(Records for the task Opens)

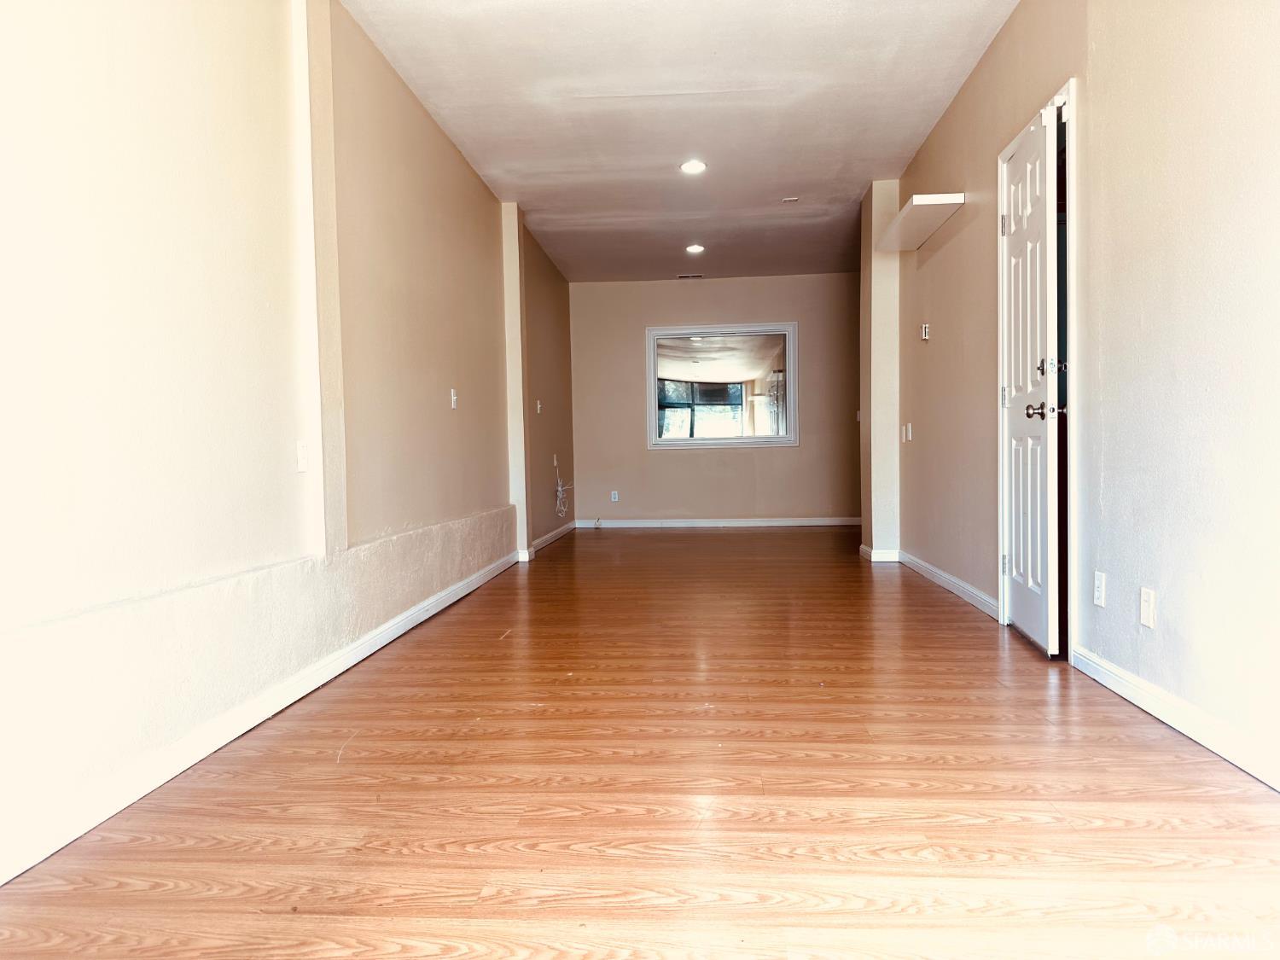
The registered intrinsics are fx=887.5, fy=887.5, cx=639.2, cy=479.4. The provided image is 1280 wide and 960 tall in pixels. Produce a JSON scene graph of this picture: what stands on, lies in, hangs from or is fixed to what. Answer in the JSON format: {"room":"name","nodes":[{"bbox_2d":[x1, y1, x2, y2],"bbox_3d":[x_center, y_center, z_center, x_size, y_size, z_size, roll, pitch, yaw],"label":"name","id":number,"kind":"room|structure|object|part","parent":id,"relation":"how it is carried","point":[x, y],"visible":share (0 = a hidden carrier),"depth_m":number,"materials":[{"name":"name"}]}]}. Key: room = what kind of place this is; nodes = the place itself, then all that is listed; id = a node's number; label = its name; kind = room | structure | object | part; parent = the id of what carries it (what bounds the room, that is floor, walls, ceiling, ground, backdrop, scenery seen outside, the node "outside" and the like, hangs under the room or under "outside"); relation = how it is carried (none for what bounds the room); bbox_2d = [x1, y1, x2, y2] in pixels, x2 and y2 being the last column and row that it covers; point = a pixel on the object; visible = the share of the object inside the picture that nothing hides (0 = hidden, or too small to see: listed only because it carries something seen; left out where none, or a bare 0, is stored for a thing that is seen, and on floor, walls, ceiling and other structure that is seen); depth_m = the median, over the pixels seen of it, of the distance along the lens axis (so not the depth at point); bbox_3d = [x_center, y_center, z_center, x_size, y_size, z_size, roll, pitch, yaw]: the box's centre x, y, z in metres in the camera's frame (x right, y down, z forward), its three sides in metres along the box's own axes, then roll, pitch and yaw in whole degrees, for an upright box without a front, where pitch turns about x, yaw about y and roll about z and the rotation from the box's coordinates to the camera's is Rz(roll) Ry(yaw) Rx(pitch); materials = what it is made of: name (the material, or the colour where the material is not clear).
{"room":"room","nodes":[
{"label":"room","id":0,"kind":"room"},
{"bbox_2d":[0,0,576,873],"bbox_3d":[-1.223,-0.603,4.220,0.221,2.668,10.270,-1,2,5],"label":"left wall","id":1,"kind":"structure","parent":0,"point":[409,101],"depth_m":2.61,"materials":[{"name":"paint"}]},
{"bbox_2d":[0,546,520,884],"bbox_3d":[-1.152,0.701,3.238,0.017,0.089,6.974,-1,2,5],"label":"baseboard","id":2,"kind":"structure","parent":1,"relation":"attached to","point":[396,633],"depth_m":2.45,"materials":[{"name":"white paint"}]},
{"bbox_2d":[295,440,308,471],"bbox_3d":[-1.196,-0.084,3.153,0.012,0.115,0.074,-1,2,5],"label":"light switch","id":3,"kind":"object","parent":1,"relation":"attached to","point":[300,458],"visible":0.98,"depth_m":3.14,"materials":[{"name":"white plastic"}]},
{"bbox_2d":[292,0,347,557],"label":"wall pilaster","id":4,"kind":"structure","parent":1,"relation":"attached to","point":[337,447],"depth_m":3.31,"materials":[{"name":"paint"}]},
{"bbox_2d":[448,387,458,409],"bbox_3d":[-1.047,-0.459,5.019,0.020,0.118,0.071,-1,2,5],"label":"light switch","id":5,"kind":"object","parent":1,"relation":"attached to","point":[451,393],"visible":0.99,"depth_m":5.01,"materials":[{"name":"white plastic"}]},
{"bbox_2d":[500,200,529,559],"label":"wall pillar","id":6,"kind":"structure","parent":1,"relation":"attached to","point":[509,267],"depth_m":6.59,"materials":[{"name":"paint"}]},
{"bbox_2d":[535,399,542,413],"bbox_3d":[-0.848,-0.613,7.497,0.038,0.123,0.071,-1,2,5],"label":"light switch","id":7,"kind":"object","parent":1,"relation":"attached to","point":[538,407],"visible":0.99,"depth_m":7.48,"materials":[{"name":"white plastic"}]},
{"bbox_2d":[529,520,575,554],"bbox_3d":[-0.799,0.521,8.157,0.016,0.089,2.704,-1,2,5],"label":"baseboard","id":8,"kind":"structure","parent":1,"relation":"attached to","point":[555,533],"depth_m":8.11,"materials":[{"name":"white paint"}]},
{"bbox_2d":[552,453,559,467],"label":"wall socket","id":9,"kind":"object","parent":1,"relation":"attached to","point":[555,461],"visible":0.97,"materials":[{"name":"white plastic"}]},
{"bbox_2d":[552,454,571,516],"bbox_3d":[-0.740,0.090,8.602,0.115,0.566,0.498,-1,2,5],"label":"cable","id":10,"kind":"object","parent":1,"relation":"attached to","point":[560,487],"visible":0.97,"depth_m":8.54,"materials":[{"name":"white plastic"}]},
{"bbox_2d":[0,526,1279,959],"bbox_3d":[0.669,0.715,4.404,3.928,0.103,10.886,-1,2,5],"label":"floor","id":11,"kind":"structure","parent":0,"point":[955,770],"depth_m":2.08,"materials":[{"name":"brown wood"}]},
{"bbox_2d":[339,0,1018,284],"bbox_3d":[0.382,-2.023,4.348,3.391,0.122,10.645,-1,2,5],"label":"ceiling","id":12,"kind":"structure","parent":0,"point":[788,183],"depth_m":4.72,"materials":[{"name":"white paint"}]},
{"bbox_2d":[676,272,703,278],"bbox_3d":[0.508,-2.048,8.932,0.301,0.018,0.145,-1,2,5],"label":"ceiling vent","id":13,"kind":"object","parent":12,"relation":"in","point":[695,276],"visible":0.99,"depth_m":8.91,"materials":[{"name":"metal"}]},
{"bbox_2d":[679,159,707,173],"bbox_3d":[0.342,-2.000,5.671,0.188,0.021,0.188,-1,2,5],"label":"recessed light","id":14,"kind":"object","parent":12,"relation":"in","point":[695,167],"visible":0.99,"depth_m":5.66,"materials":[{"name":"white"}]},
{"bbox_2d":[685,243,705,254],"bbox_3d":[0.486,-2.033,7.802,0.188,0.036,0.189,-1,2,5],"label":"recessed light","id":15,"kind":"object","parent":12,"relation":"in","point":[695,248],"visible":0.98,"depth_m":7.78,"materials":[{"name":"white"}]},
{"bbox_2d":[780,195,799,202],"bbox_3d":[1.093,-2.037,6.457,0.121,0.029,0.120,-1,2,5],"label":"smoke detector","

(Records for the task Closes)

* [Aim of the exercise] All the records need to be set down word for word, with the images left out.

* [Output of the task]
The registered intrinsics are fx=887.5, fy=887.5, cx=639.2, cy=479.4. The provided image is 1280 wide and 960 tall in pixels. Produce a JSON scene graph of this picture: what stands on, lies in, hangs from or is fixed to what. Answer in the JSON format: {"room":"name","nodes":[{"bbox_2d":[x1, y1, x2, y2],"bbox_3d":[x_center, y_center, z_center, x_size, y_size, z_size, roll, pitch, yaw],"label":"name","id":number,"kind":"room|structure|object|part","parent":id,"relation":"how it is carried","point":[x, y],"visible":share (0 = a hidden carrier),"depth_m":number,"materials":[{"name":"name"}]}]}. Key: room = what kind of place this is; nodes = the place itself, then all that is listed; id = a node's number; label = its name; kind = room | structure | object | part; parent = the id of what carries it (what bounds the room, that is floor, walls, ceiling, ground, backdrop, scenery seen outside, the node "outside" and the like, hangs under the room or under "outside"); relation = how it is carried (none for what bounds the room); bbox_2d = [x1, y1, x2, y2] in pixels, x2 and y2 being the last column and row that it covers; point = a pixel on the object; visible = the share of the object inside the picture that nothing hides (0 = hidden, or too small to see: listed only because it carries something seen; left out where none, or a bare 0, is stored for a thing that is seen, and on floor, walls, ceiling and other structure that is seen); depth_m = the median, over the pixels seen of it, of the distance along the lens axis (so not the depth at point); bbox_3d = [x_center, y_center, z_center, x_size, y_size, z_size, roll, pitch, yaw]: the box's centre x, y, z in metres in the camera's frame (x right, y down, z forward), its three sides in metres along the box's own axes, then roll, pitch and yaw in whole degrees, for an upright box without a front, where pitch turns about x, yaw about y and roll about z and the rotation from the box's coordinates to the camera's is Rz(roll) Ry(yaw) Rx(pitch); materials = what it is made of: name (the material, or the colour where the material is not clear).
{"room":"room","nodes":[
{"label":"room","id":0,"kind":"room"},
{"bbox_2d":[0,0,576,873],"bbox_3d":[-1.223,-0.603,4.220,0.221,2.668,10.270,-1,2,5],"label":"left wall","id":1,"kind":"structure","parent":0,"point":[409,101],"depth_m":2.61,"materials":[{"name":"paint"}]},
{"bbox_2d":[0,546,520,884],"bbox_3d":[-1.152,0.701,3.238,0.017,0.089,6.974,-1,2,5],"label":"baseboard","id":2,"kind":"structure","parent":1,"relation":"attached to","point":[396,633],"depth_m":2.45,"materials":[{"name":"white paint"}]},
{"bbox_2d":[295,440,308,471],"bbox_3d":[-1.196,-0.084,3.153,0.012,0.115,0.074,-1,2,5],"label":"light switch","id":3,"kind":"object","parent":1,"relation":"attached to","point":[300,458],"visible":0.98,"depth_m":3.14,"materials":[{"name":"white plastic"}]},
{"bbox_2d":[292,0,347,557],"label":"wall pilaster","id":4,"kind":"structure","parent":1,"relation":"attached to","point":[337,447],"depth_m":3.31,"materials":[{"name":"paint"}]},
{"bbox_2d":[448,387,458,409],"bbox_3d":[-1.047,-0.459,5.019,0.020,0.118,0.071,-1,2,5],"label":"light switch","id":5,"kind":"object","parent":1,"relation":"attached to","point":[451,393],"visible":0.99,"depth_m":5.01,"materials":[{"name":"white plastic"}]},
{"bbox_2d":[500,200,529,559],"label":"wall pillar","id":6,"kind":"structure","parent":1,"relation":"attached to","point":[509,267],"depth_m":6.59,"materials":[{"name":"paint"}]},
{"bbox_2d":[535,399,542,413],"bbox_3d":[-0.848,-0.613,7.497,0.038,0.123,0.071,-1,2,5],"label":"light switch","id":7,"kind":"object","parent":1,"relation":"attached to","point":[538,407],"visible":0.99,"depth_m":7.48,"materials":[{"name":"white plastic"}]},
{"bbox_2d":[529,520,575,554],"bbox_3d":[-0.799,0.521,8.157,0.016,0.089,2.704,-1,2,5],"label":"baseboard","id":8,"kind":"structure","parent":1,"relation":"attached to","point":[555,533],"depth_m":8.11,"materials":[{"name":"white paint"}]},
{"bbox_2d":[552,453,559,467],"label":"wall socket","id":9,"kind":"object","parent":1,"relation":"attached to","point":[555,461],"visible":0.97,"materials":[{"name":"white plastic"}]},
{"bbox_2d":[552,454,571,516],"bbox_3d":[-0.740,0.090,8.602,0.115,0.566,0.498,-1,2,5],"label":"cable","id":10,"kind":"object","parent":1,"relation":"attached to","point":[560,487],"visible":0.97,"depth_m":8.54,"materials":[{"name":"white plastic"}]},
{"bbox_2d":[0,526,1279,959],"bbox_3d":[0.669,0.715,4.404,3.928,0.103,10.886,-1,2,5],"label":"floor","id":11,"kind":"structure","parent":0,"point":[955,770],"depth_m":2.08,"materials":[{"name":"brown wood"}]},
{"bbox_2d":[339,0,1018,284],"bbox_3d":[0.382,-2.023,4.348,3.391,0.122,10.645,-1,2,5],"label":"ceiling","id":12,"kind":"structure","parent":0,"point":[788,183],"depth_m":4.72,"materials":[{"name":"white paint"}]},
{"bbox_2d":[676,272,703,278],"bbox_3d":[0.508,-2.048,8.932,0.301,0.018,0.145,-1,2,5],"label":"ceiling vent","id":13,"kind":"object","parent":12,"relation":"in","point":[695,276],"visible":0.99,"depth_m":8.91,"materials":[{"name":"metal"}]},
{"bbox_2d":[679,159,707,173],"bbox_3d":[0.342,-2.000,5.671,0.188,0.021,0.188,-1,2,5],"label":"recessed light","id":14,"kind":"object","parent":12,"relation":"in","point":[695,167],"visible":0.99,"depth_m":5.66,"materials":[{"name":"white"}]},
{"bbox_2d":[685,243,705,254],"bbox_3d":[0.486,-2.033,7.802,0.188,0.036,0.189,-1,2,5],"label":"recessed light","id":15,"kind":"object","parent":12,"relation":"in","point":[695,248],"visible":0.98,"depth_m":7.78,"materials":[{"name":"white"}]},
{"bbox_2d":[780,195,799,202],"bbox_3d":[1.093,-2.037,6.457,0.121,0.029,0.120,-1,2,5],"label":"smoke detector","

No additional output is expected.